**REQUIRED ACTION:** For the records below, say how many lines contain the string "Dios". Give the number only.
━━ TASK MATERIAL ━━
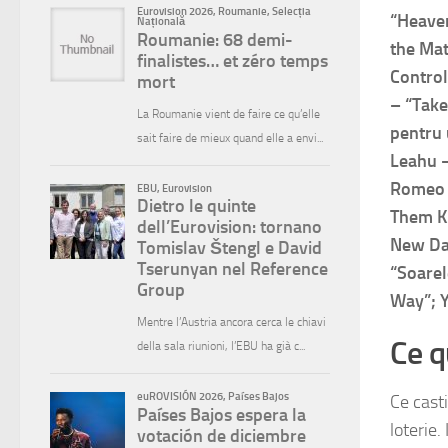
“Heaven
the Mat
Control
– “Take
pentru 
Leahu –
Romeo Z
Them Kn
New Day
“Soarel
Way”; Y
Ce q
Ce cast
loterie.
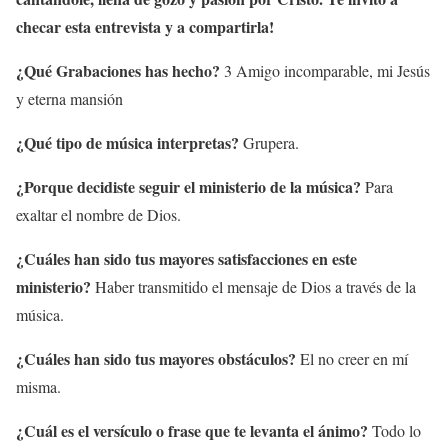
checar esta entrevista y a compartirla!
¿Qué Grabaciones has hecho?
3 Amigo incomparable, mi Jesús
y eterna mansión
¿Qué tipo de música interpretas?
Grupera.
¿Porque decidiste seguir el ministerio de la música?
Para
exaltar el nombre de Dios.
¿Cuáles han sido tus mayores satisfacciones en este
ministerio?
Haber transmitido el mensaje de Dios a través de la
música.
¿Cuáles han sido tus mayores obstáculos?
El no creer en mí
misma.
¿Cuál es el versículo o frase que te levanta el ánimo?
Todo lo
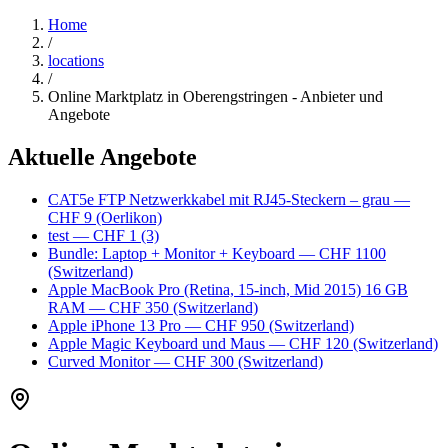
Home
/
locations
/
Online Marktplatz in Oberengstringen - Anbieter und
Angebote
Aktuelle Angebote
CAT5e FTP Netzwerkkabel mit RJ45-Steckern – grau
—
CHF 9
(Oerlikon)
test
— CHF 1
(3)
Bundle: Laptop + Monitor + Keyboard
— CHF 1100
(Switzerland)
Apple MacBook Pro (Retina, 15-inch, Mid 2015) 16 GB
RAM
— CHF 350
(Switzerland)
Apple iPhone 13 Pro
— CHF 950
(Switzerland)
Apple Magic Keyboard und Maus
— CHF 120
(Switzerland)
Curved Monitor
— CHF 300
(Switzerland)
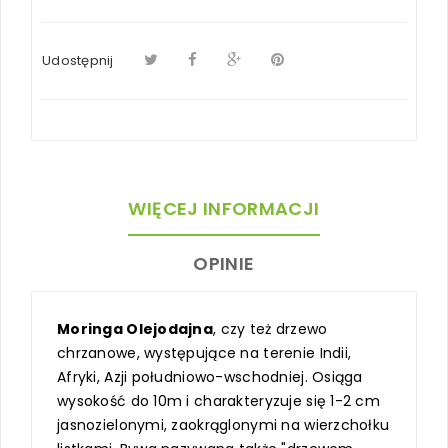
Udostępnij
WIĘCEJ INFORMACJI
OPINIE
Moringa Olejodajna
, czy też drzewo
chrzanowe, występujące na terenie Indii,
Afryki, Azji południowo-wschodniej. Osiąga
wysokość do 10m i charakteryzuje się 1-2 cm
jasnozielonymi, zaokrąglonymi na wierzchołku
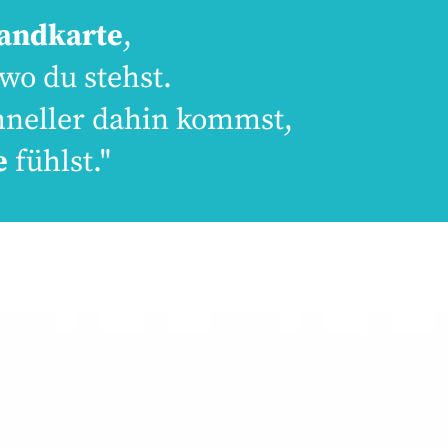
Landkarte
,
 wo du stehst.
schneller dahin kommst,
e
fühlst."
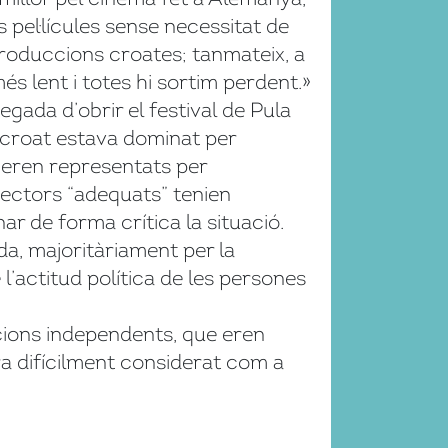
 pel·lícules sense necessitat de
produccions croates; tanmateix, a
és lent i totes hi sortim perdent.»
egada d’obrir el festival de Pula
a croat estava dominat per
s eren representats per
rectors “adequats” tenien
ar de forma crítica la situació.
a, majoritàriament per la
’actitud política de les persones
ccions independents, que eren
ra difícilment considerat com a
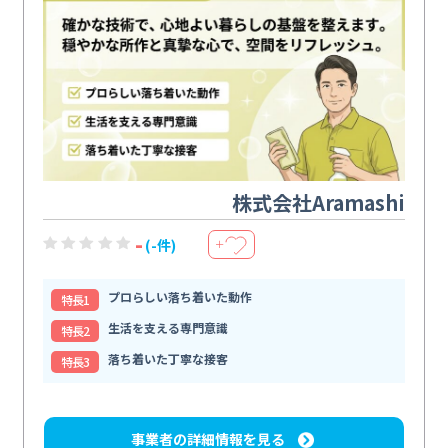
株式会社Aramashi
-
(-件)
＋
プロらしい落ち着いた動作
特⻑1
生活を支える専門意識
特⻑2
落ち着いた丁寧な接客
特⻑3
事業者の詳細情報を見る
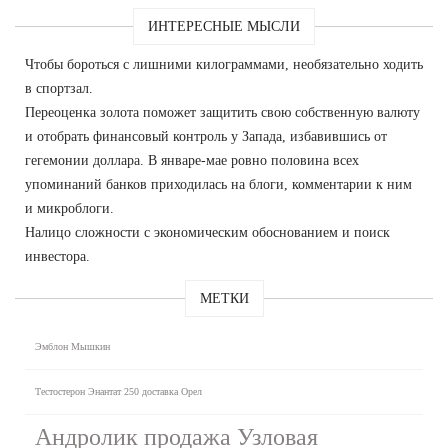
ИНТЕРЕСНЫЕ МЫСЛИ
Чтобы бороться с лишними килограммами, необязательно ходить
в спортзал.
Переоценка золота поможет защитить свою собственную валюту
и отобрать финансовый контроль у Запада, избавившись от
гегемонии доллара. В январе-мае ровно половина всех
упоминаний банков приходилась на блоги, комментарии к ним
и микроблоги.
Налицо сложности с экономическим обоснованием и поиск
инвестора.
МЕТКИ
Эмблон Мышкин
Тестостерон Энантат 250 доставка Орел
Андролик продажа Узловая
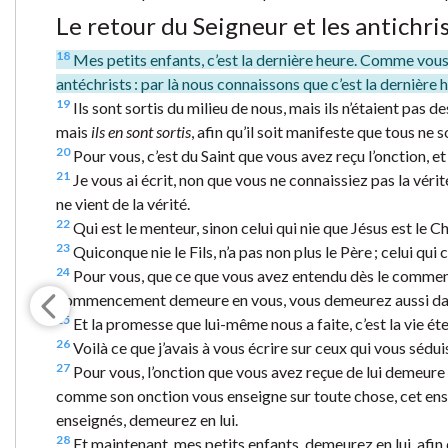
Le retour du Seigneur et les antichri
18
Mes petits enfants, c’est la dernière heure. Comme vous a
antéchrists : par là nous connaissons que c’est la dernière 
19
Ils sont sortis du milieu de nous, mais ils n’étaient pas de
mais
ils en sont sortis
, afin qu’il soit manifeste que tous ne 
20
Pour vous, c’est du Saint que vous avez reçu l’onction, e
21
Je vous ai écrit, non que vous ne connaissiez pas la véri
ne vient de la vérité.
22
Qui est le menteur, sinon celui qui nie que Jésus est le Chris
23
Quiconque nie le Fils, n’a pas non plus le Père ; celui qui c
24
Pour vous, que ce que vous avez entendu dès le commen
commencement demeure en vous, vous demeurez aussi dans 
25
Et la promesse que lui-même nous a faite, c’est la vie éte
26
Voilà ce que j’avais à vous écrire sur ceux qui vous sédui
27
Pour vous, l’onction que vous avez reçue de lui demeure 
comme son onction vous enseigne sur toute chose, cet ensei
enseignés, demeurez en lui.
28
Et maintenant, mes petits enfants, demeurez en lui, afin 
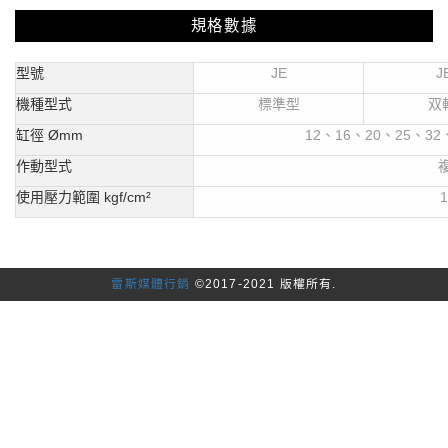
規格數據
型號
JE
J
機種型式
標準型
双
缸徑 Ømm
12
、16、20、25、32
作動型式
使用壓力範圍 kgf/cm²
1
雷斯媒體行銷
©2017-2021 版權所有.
━━━
━━ TASK MATERIAL ━━
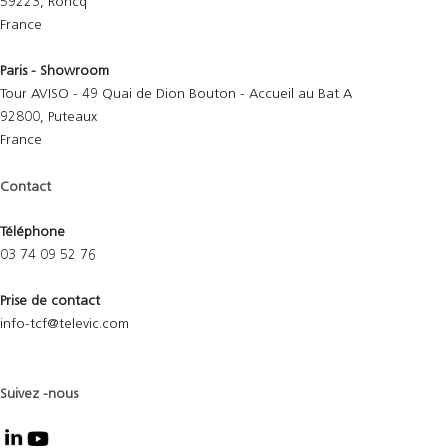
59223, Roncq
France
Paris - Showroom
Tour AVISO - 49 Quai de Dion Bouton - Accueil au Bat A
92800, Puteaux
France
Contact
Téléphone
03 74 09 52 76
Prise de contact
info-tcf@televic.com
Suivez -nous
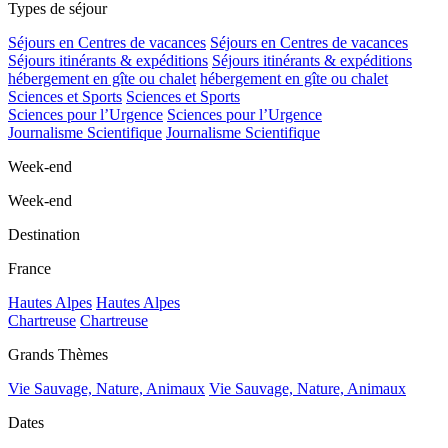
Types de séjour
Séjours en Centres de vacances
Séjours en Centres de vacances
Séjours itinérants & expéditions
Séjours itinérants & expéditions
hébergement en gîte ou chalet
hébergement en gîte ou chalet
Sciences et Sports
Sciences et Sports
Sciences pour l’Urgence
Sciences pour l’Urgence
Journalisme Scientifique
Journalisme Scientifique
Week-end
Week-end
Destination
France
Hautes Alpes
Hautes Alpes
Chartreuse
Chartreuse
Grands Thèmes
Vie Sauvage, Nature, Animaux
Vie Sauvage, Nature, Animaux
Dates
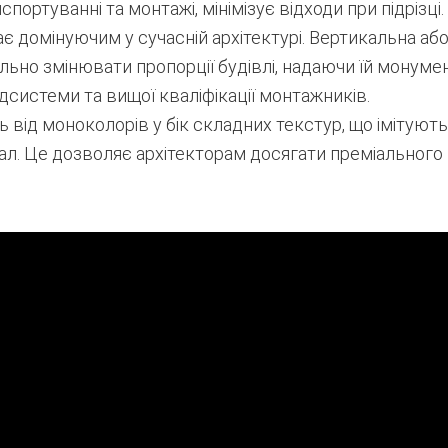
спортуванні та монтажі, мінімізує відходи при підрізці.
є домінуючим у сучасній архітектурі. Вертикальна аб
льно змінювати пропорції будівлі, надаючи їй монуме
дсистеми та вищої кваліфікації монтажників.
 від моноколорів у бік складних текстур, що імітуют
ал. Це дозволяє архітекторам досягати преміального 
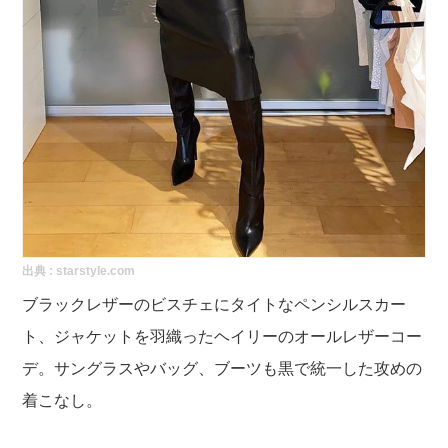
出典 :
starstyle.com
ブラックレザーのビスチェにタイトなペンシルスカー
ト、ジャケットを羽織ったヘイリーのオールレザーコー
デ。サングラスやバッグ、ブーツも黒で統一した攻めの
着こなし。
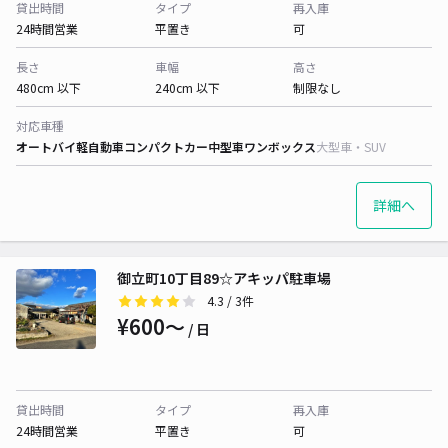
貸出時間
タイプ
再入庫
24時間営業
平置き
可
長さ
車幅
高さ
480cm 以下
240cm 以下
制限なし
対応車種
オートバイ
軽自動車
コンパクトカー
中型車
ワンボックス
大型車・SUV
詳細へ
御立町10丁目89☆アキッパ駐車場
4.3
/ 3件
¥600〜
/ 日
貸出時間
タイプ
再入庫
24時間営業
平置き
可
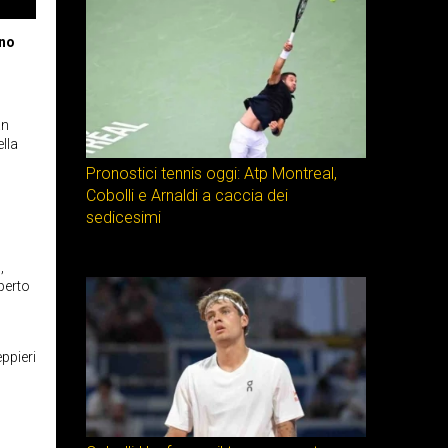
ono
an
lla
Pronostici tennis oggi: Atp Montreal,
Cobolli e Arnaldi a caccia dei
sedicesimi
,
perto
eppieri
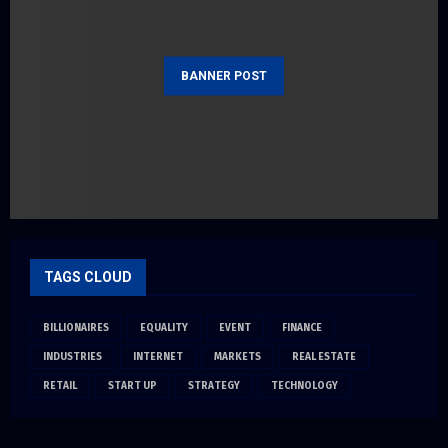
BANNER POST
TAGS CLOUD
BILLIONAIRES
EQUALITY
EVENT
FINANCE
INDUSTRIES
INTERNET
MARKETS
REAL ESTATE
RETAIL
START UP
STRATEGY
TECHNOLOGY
━━━
**THE ANSWER:** 2